You’re fired.

This past Tuesday I went into work only to be met with a paycheck and the phrase, “Don’t bother clocking in.” Apparently I was fired because I wasn’t available to work the hours I was scheduled. Which, of course is total bullshit. I told the owners the week I was hired that I wouldn’t be available Halloween weekend because I had two weddings to go to out of town. Halloween was the day of their not-so-Grand Opening, and they, without voicing this to me, needed me to work that day.

My question is, why did they even hire me if they knew they were just going to fire me three weeks later? Morons.

At least I got a $270 paycheck out of the deal.

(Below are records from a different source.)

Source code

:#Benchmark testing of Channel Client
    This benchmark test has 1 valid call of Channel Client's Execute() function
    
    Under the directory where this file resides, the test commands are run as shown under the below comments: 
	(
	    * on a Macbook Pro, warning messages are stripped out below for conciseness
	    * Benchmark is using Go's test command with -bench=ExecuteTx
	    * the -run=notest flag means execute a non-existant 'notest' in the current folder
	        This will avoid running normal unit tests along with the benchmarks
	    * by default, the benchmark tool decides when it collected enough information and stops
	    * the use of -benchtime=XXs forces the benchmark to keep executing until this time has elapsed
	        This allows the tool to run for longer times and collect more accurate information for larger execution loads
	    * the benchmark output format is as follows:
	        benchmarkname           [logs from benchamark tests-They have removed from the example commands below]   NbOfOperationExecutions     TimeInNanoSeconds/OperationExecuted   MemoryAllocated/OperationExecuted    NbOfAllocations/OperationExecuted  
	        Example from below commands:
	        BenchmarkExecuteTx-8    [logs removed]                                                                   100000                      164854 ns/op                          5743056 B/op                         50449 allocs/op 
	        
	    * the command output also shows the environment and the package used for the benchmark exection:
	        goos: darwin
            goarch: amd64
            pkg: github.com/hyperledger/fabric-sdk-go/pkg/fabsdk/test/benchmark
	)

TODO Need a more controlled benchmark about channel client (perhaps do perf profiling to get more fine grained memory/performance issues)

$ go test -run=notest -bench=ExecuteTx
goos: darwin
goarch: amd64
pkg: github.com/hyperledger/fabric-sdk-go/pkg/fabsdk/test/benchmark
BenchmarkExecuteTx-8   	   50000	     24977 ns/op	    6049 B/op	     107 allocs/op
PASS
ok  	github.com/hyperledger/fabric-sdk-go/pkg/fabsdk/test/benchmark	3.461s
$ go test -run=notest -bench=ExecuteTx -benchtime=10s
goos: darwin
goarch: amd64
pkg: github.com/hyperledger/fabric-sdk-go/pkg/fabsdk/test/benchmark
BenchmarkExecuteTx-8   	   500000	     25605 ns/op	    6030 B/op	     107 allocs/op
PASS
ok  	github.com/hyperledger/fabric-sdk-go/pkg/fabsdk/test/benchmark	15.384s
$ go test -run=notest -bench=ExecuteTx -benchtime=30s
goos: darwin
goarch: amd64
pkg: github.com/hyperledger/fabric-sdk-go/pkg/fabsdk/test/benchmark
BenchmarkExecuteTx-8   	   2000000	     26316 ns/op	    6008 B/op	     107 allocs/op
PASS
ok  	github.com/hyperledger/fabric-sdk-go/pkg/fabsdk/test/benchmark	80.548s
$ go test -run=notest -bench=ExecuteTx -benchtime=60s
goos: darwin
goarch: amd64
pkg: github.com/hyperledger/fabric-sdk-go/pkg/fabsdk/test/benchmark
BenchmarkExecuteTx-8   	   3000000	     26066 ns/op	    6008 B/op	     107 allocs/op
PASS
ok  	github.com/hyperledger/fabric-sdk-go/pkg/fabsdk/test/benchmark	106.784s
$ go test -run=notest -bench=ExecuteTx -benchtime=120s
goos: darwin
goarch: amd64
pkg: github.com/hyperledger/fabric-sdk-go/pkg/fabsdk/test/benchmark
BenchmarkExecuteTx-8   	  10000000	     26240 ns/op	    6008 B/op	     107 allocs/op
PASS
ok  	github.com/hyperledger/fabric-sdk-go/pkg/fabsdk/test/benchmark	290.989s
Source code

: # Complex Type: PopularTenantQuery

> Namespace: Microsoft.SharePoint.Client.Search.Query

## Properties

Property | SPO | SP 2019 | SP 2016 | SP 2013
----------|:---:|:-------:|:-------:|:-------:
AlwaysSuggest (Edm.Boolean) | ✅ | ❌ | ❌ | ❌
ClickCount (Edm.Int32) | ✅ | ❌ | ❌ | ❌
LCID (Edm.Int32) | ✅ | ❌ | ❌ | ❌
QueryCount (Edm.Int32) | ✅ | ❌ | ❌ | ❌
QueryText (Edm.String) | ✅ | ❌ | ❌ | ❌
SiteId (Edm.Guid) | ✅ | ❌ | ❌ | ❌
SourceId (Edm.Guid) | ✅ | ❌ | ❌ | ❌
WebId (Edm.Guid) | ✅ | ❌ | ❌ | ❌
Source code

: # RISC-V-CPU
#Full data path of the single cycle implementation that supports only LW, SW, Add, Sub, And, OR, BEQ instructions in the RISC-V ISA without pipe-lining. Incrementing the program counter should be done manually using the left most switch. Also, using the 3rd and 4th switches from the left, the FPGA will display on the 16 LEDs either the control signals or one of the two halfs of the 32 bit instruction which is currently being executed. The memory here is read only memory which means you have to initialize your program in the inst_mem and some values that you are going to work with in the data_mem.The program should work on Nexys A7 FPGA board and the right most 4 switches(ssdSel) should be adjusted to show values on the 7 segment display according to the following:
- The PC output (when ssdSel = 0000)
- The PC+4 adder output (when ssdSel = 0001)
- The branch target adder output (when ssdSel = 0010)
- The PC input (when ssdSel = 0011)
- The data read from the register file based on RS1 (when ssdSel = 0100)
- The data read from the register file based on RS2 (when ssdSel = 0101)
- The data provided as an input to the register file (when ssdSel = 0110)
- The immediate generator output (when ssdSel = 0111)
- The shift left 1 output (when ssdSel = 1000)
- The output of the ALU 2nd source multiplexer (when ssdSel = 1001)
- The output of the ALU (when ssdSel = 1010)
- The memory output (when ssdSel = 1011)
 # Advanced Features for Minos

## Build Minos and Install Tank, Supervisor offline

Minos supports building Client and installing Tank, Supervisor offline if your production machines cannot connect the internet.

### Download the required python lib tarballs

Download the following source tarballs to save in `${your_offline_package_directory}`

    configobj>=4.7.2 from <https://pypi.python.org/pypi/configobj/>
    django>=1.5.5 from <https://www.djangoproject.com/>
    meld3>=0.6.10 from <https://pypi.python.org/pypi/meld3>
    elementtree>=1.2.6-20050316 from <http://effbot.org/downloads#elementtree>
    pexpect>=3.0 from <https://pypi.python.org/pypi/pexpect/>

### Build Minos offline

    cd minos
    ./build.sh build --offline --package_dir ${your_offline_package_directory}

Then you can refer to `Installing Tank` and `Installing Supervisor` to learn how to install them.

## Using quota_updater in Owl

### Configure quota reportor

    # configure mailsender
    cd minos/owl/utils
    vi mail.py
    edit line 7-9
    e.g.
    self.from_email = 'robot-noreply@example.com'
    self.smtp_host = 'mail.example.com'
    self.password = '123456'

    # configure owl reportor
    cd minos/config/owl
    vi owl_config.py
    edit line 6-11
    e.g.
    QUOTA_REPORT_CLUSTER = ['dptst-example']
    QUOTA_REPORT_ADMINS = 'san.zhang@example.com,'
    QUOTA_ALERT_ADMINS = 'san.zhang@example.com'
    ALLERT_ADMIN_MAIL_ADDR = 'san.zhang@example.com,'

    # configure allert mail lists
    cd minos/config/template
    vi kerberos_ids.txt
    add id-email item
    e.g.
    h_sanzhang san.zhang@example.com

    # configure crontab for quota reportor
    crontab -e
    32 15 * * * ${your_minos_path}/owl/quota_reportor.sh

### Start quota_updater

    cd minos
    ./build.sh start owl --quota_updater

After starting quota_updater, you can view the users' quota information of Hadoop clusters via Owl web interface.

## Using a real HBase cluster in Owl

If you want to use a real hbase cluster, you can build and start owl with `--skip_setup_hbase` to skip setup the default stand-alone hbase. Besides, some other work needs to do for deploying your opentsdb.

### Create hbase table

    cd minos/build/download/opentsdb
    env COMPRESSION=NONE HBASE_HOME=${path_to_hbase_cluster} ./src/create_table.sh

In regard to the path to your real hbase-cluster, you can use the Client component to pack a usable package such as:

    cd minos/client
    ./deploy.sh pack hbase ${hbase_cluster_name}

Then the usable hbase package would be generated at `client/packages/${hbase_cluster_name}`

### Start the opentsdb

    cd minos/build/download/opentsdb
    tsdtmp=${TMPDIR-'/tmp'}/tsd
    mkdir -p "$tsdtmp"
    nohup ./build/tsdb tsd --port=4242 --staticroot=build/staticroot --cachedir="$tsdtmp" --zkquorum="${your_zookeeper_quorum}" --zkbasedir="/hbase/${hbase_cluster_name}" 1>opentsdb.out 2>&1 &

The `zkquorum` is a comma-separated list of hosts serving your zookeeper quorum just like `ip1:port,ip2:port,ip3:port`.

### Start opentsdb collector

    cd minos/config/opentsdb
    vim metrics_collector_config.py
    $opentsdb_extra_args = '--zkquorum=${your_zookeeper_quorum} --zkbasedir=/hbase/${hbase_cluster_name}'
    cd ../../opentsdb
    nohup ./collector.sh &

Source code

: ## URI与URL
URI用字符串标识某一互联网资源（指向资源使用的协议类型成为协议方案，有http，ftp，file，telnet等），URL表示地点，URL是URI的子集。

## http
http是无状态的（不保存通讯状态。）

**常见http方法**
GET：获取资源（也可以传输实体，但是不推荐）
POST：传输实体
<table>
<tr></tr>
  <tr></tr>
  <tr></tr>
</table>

(If you’re curious where I worked, how about you do me a favor and don’t become a fan of them on Facebook. Or give them any of your money. Ever.)


Sorry for ranting.

Want to see something hilarious?

I received two consecutive picture messages on my phone today and this is what they contained:



This is my boyfriend Oz, standing in the Frederick’s of Hollywood dressing room, and this is his Halloween costume this year, Naughty Nurse. Last year it was Sexy Police Officer and with each year there seems to be less and less clothing involved. What will I do? Wear scrubs and go as the doctor, of course!

We got a picture of Oz with some actual cops at the street party last year:

OZ-COPSThey were uncomfortable to say the least.